Adjustments to reserves related to the net realizable value of our inventories are primarily based
on the market value of our physical inventories, cycle counts and recent historical trends. Our physical
inventories for fiscal 2010 were performed as of June 2009 and January 2010. Our estimates generally
have been accurate and our reserve methods have been applied on a consistent basis. We expect the
amount of our reserves to increase over time as we expand our store base and accordingly, related
inventories.
Long-Lived Assets
Our long-lived assets consist principally of store leasehold improvements, buildings and furniture
and fixtures, and are included in the “Property and equipment, net” line item in our consolidated
balance sheets included in this report. Store leasehold improvements are recorded at cost and are
amortized using the straight-line method over the lesser of the applicable store lease term, including
lease renewals which are reasonably assured, or the estimated useful life of the leasehold
improvements. The typical initial lease term for our stores is ten years. Buildings are recorded at cost
and are amortized using the straight-line method over 39 years. Furniture and fixtures are recorded at
cost and are amortized using the straight-line method over their useful life, which is typically five
years. Net property and equipment as of January 31, 2010 and January 31, 2009 totaled $540.0 million
and $505.4 million, respectively, representing 33.0% and 38.0% of total assets, respectively.
In assessing potential impairment of our store related assets, we periodically evaluate historical
and forecasted operating results and cash flows on a store-by-store basis. Newly opened stores may
take time to generate positive operating and cash flow results.

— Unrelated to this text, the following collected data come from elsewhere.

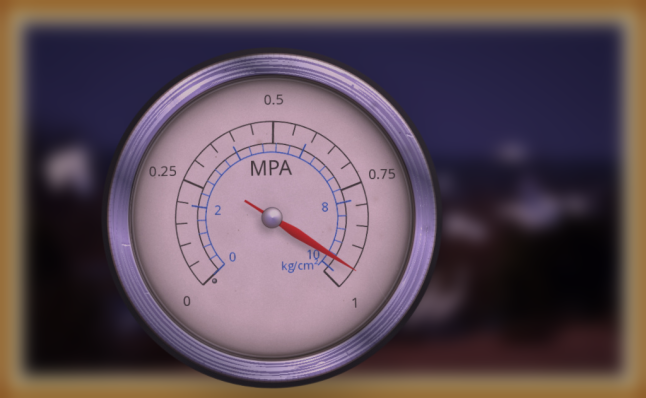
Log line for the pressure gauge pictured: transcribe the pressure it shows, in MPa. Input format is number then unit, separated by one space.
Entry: 0.95 MPa
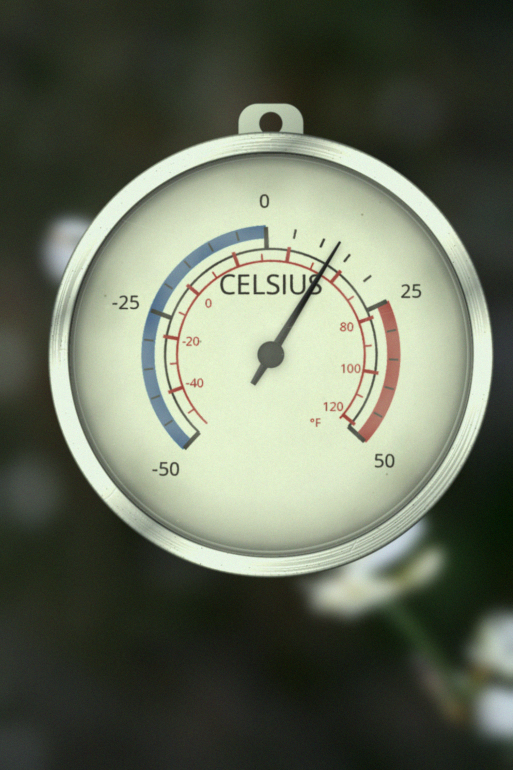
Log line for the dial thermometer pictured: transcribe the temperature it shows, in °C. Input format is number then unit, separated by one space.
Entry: 12.5 °C
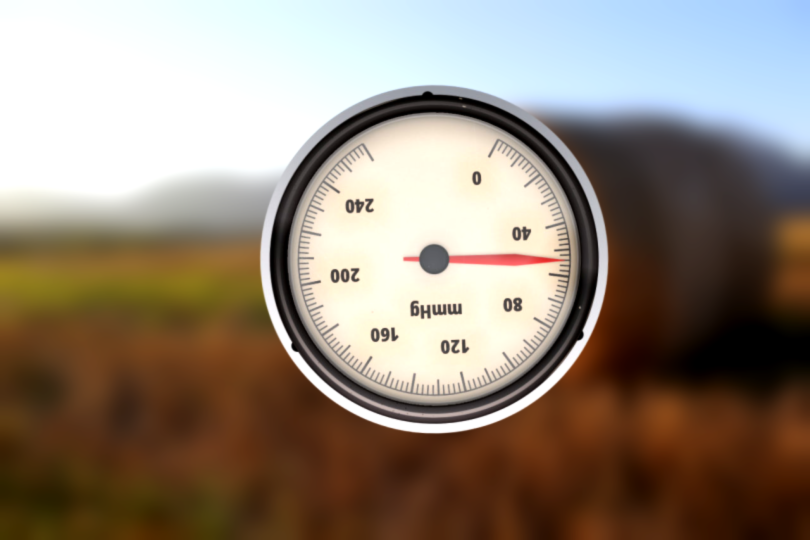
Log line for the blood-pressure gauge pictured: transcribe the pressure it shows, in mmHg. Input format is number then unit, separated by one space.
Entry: 54 mmHg
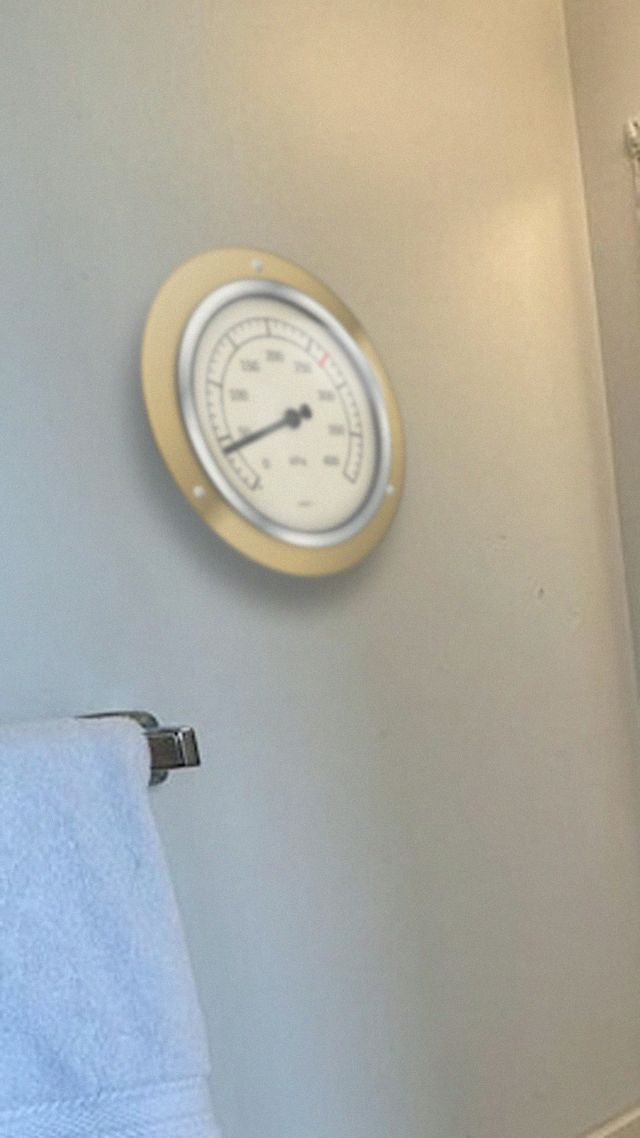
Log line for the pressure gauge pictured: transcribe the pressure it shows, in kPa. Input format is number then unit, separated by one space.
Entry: 40 kPa
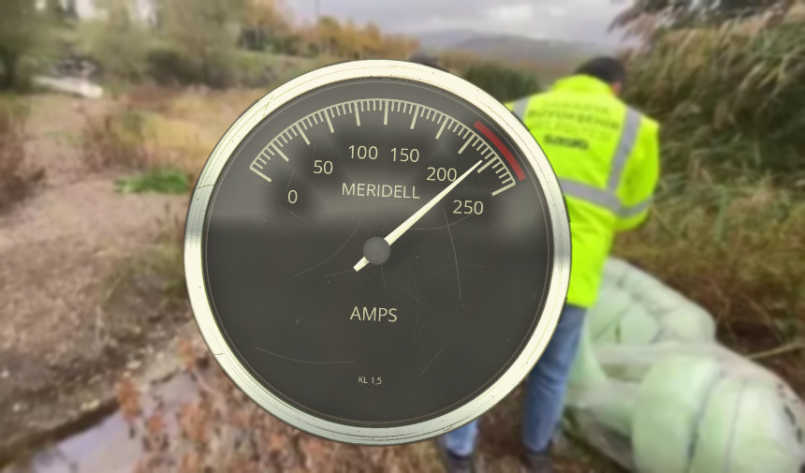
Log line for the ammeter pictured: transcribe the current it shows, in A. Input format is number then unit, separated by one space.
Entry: 220 A
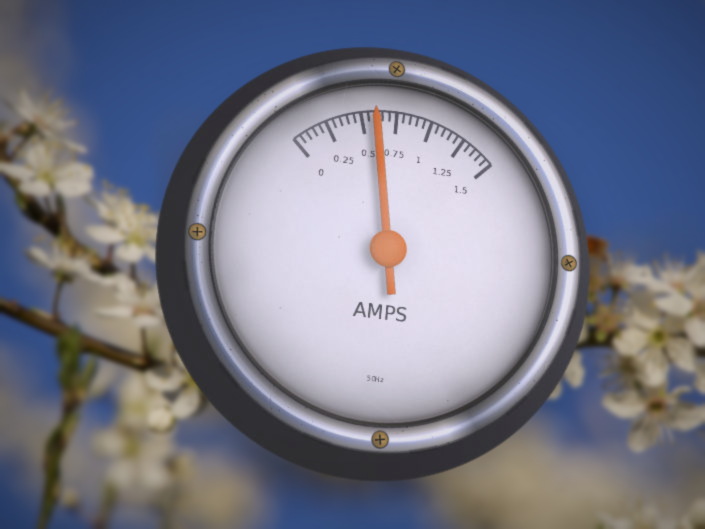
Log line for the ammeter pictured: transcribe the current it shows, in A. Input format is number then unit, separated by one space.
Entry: 0.6 A
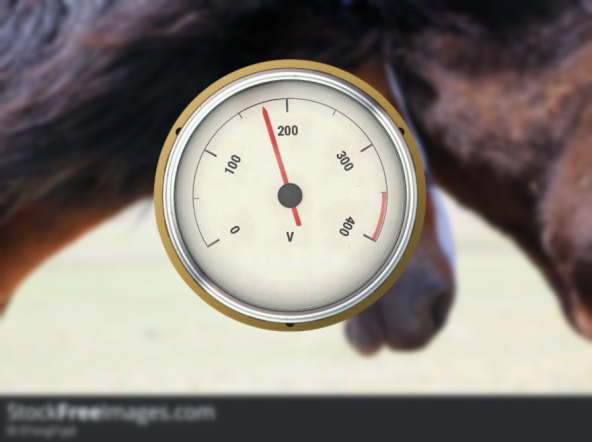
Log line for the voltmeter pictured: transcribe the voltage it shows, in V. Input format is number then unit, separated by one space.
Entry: 175 V
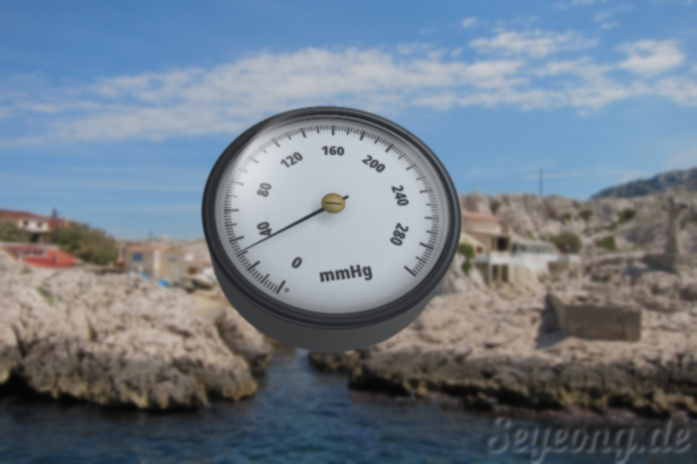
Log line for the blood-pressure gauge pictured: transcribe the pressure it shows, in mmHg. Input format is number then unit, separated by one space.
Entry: 30 mmHg
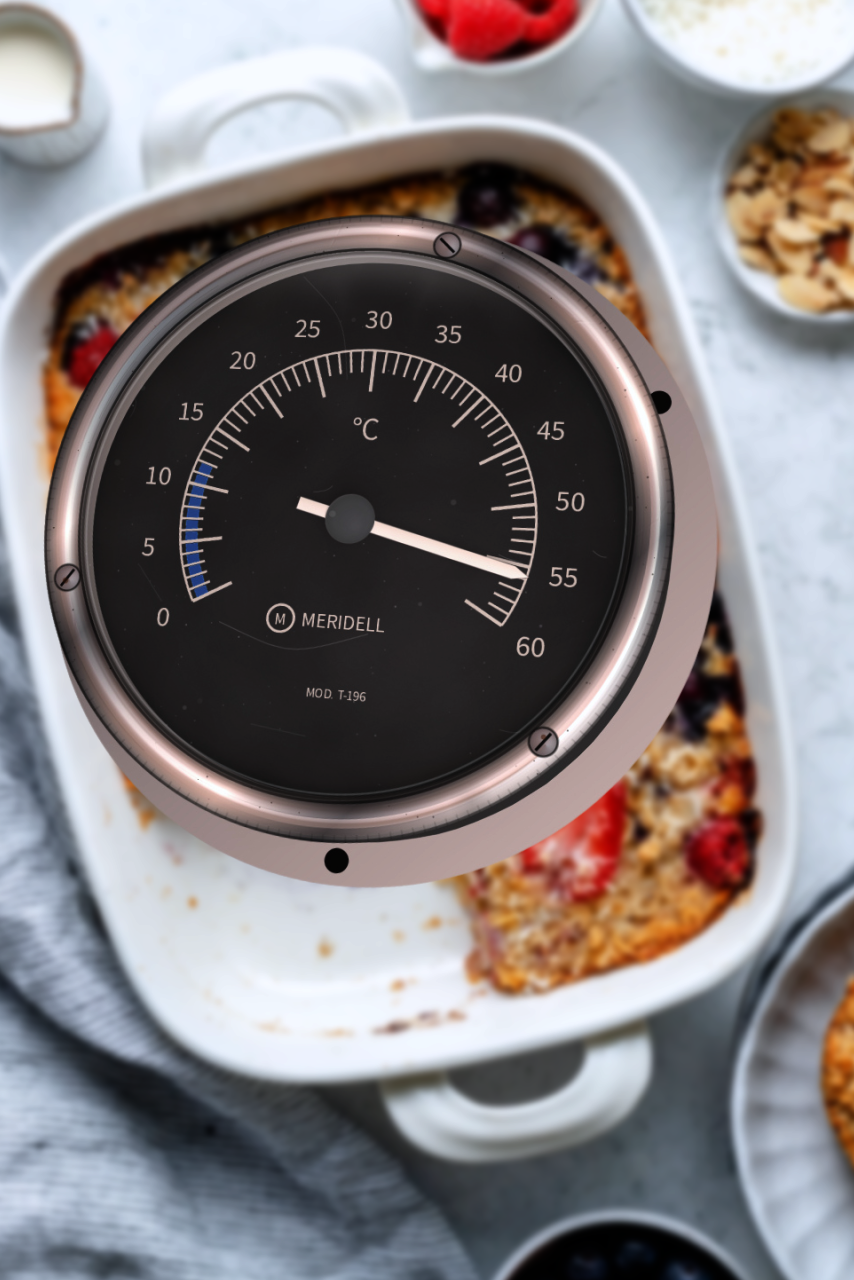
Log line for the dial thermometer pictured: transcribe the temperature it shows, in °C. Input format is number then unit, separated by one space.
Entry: 56 °C
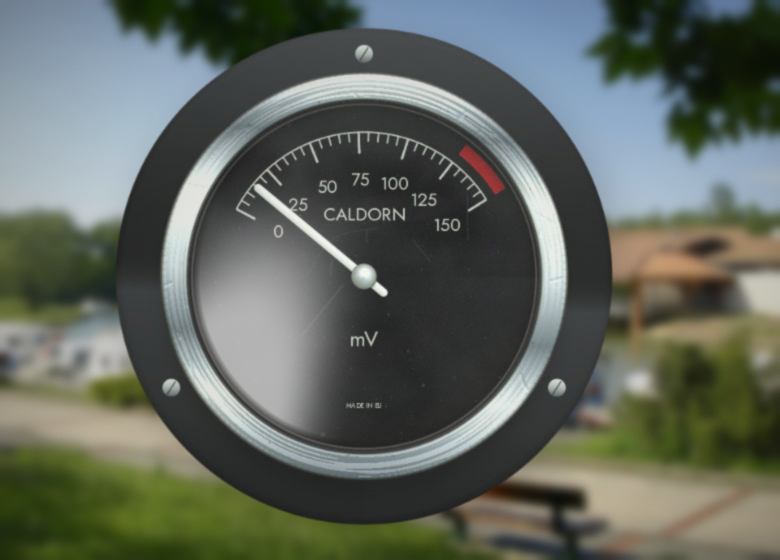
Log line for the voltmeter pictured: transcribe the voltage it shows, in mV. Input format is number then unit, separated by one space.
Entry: 15 mV
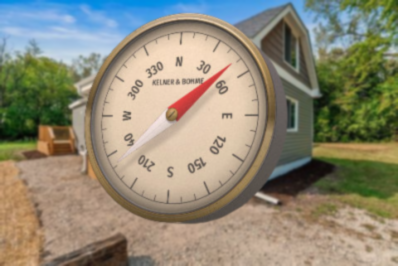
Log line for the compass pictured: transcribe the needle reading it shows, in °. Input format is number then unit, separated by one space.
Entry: 50 °
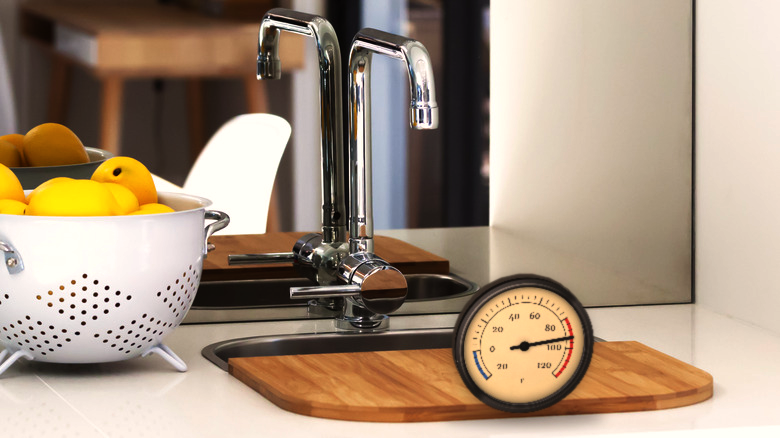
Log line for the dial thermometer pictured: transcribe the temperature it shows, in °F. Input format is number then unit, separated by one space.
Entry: 92 °F
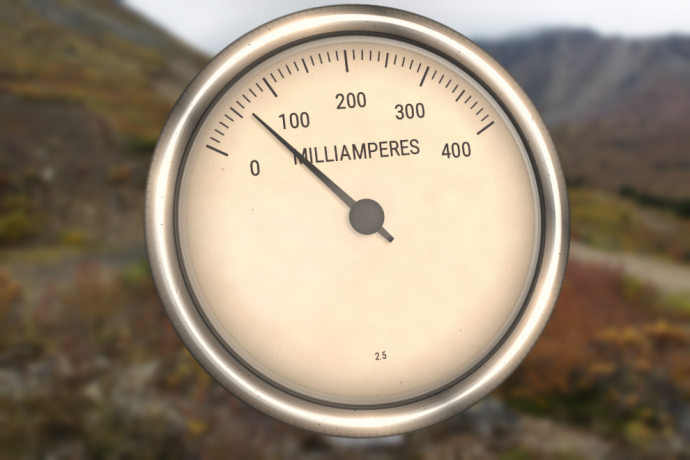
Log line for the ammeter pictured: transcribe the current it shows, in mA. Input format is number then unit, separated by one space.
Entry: 60 mA
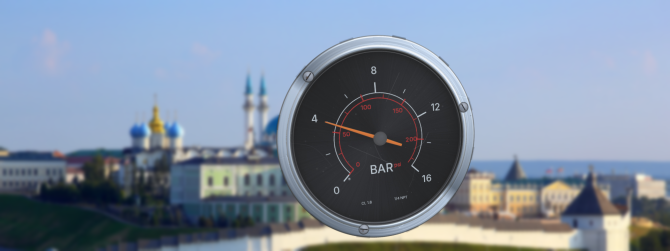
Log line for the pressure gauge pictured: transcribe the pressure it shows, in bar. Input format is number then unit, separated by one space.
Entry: 4 bar
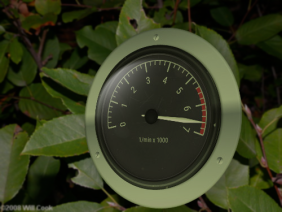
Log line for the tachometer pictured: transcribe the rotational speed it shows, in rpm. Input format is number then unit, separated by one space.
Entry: 6600 rpm
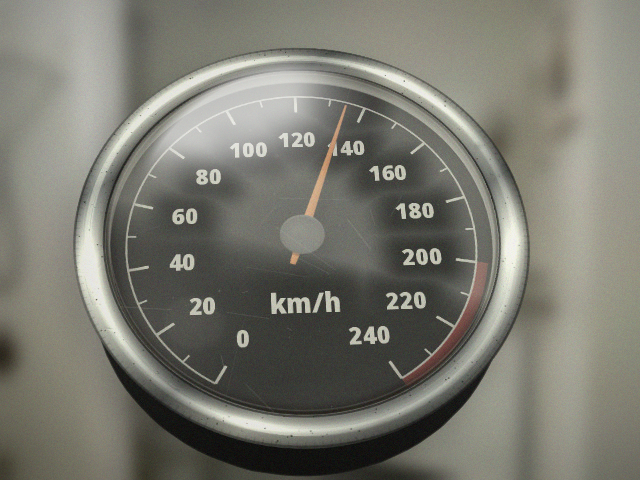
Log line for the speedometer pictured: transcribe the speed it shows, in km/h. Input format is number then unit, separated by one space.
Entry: 135 km/h
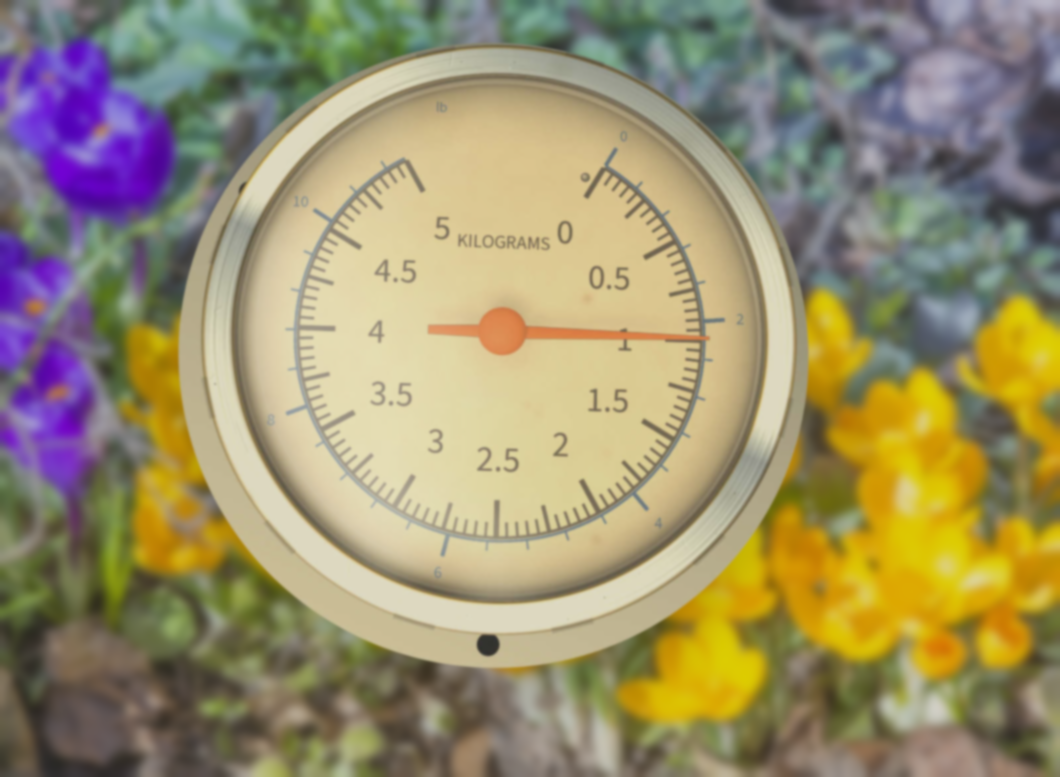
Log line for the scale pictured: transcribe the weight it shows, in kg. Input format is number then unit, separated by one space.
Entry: 1 kg
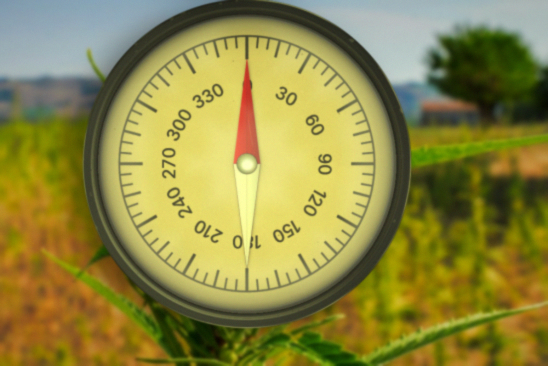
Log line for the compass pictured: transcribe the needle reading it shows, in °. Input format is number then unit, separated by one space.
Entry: 0 °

Factors such as store type (e.g., mall
versus free-standing), store location (e.g., urban area versus college campus or suburb), current
marketplace awareness of our brands, local customer demographic data and current fashion trends are
all considered in determining the time frame required for a store to achieve positive financial results,
which, in general, is assumed to be measurable within three years from the date a store location has
opened. If economic conditions are substantially different from our expectations, the carrying value of
certain of our long-lived assets may become impaired. For fiscal 2010, 2009 and 2008, write-downs of
long-lived assets were not material.
We have not historically encountered material early retirement charges related to our long-lived
assets. The cost of assets sold or retired and the related accumulated depreciation or amortization is
removed from the accounts with any resulting gain or loss included in net income. Maintenance and
repairs are charged to operating expense as incurred. Major renovations or improvements that extend
the service lives of our assets are capitalized over the extension period or life of the improvement,
whichever is less. In January of fiscal 2010 we converted one Free People store location in Chicago to
a Free People Wholesale Showroom.
As of the date of this report, all of our stores are expected to generate positive annual cash flow
before allocation of corporate overhead.